Q: How has it been going on that as well?

Lorenzo di Bonaventura: Exceedingly well. It’s a weird thing to say. I don’t think everybody’s going to love the movie because it’s not a movie that’s designed to be that and yet when we went and tested it, they really flipped for it so it caught me off guard. It was a movie where I expected to have a larger portion of the audience go ‘well, that’s sort of out there. I’m not sure it’s for us.’ And what happened was that we delivered I think the romance so spectacularly well – Matthew (Vaughn) did such a good job with it – that it caught a segment of the audience in that I wasn’t expecting.

Q: I’ve heard an anecdote along those lines saying that the studio was afraid to call it a fairy tale similar to like a Princess Bride and that Matthew really wants to call it but that it’s sort of being discouraged.

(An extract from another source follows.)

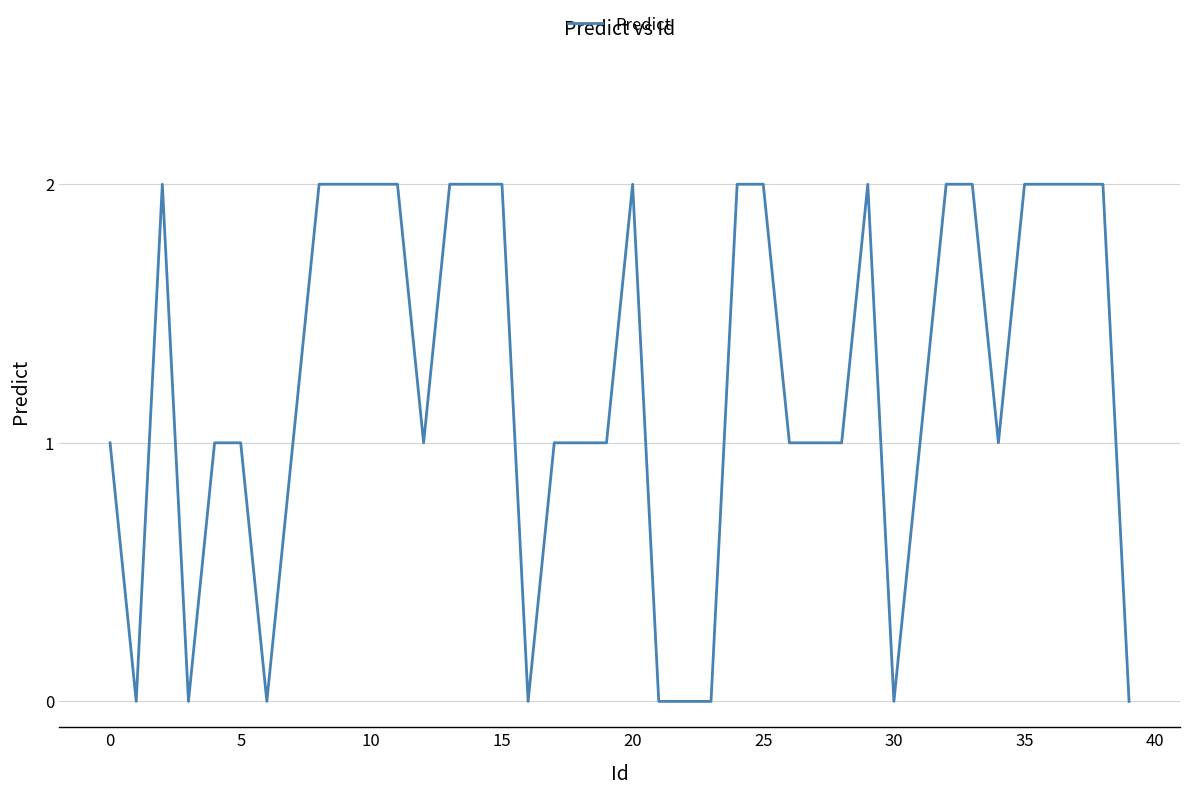

Is this an area chart (filled region under the line)?

No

Lorenzo di Bonaventura: That’s not true. We all have the same fear which is when you use the word fairy tale… It’s interesting. We learned this from the focus groups. When we asked them to describe the movie to us and then they would give us a description and then we’d say to them, ‘What do you think if we describe it as a fairytale?,’ they’d say ‘NOOOOO!’ like that and we’d go, ‘Whoa! Okay, alright! We’re not going to call it that!’ It was really sort of an interesting thing. Because it’s not a movie that fits into any simple genre — it is an adventure movie, it is a romance, it is a fantasy, it is Neil Gaiman’s bizarre world view — there’s going to be some struggle for us to find the way to voice this thing, so we’re really going to need you guys to help us actually. (Laughs) It’s true. We’re going to be a very print-driven movie.

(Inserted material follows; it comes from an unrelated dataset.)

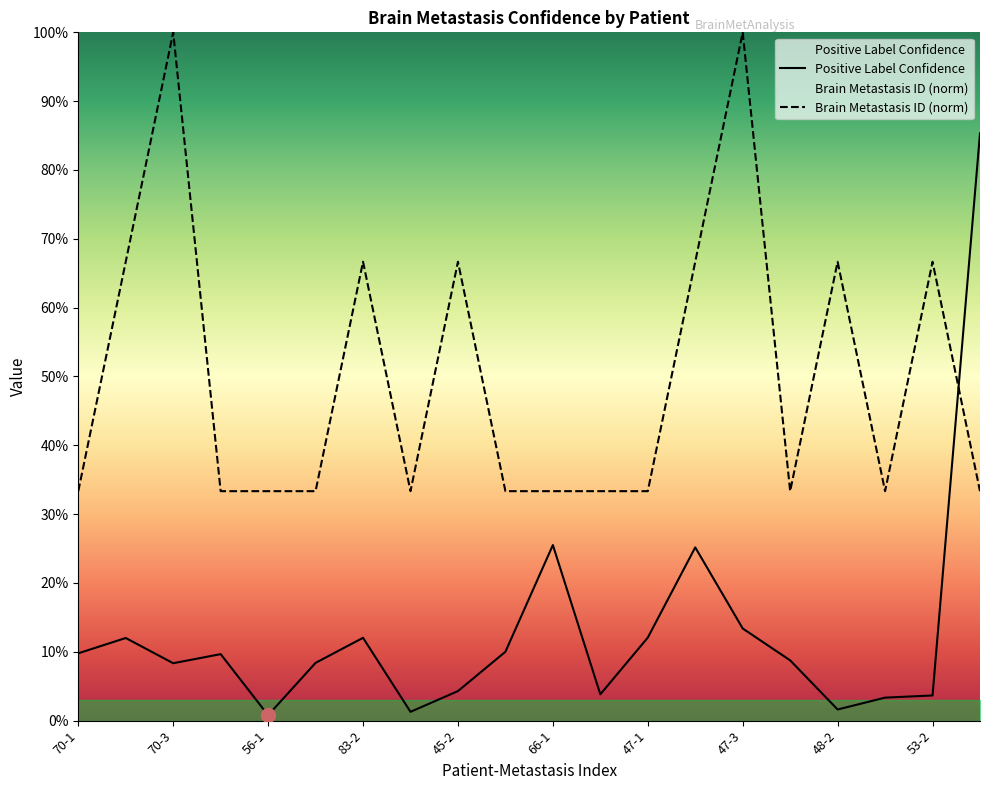

Count the number of categories in the chart.

20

Here you see a nice expression of the fear of the unknown when money is at stake. It’s why focus groups are evil and most Hollywood movies are homogenized crap. Di Bonaventura is surprised to find that an audience will accept a story that doesn’t fit the usual beats. Of course, what he isn’t taking into account is the fine construction of the story. It’s not a diss against Di Bonaventura — with so much at stake, he can’t take too many chances. I’ve written before about how director Sam Raimi’s off kilter sensibilities are an undeniable part of what has made the Spider-Man franchise one of the most successful in history. Audiences want to feel the familiar beats, yes, but they want to be surprised, they want to see something in a new way. They want quirks, because it reaffirms that people are like snowflakes — no two are alike. The beauty is in the difference, not the similarity.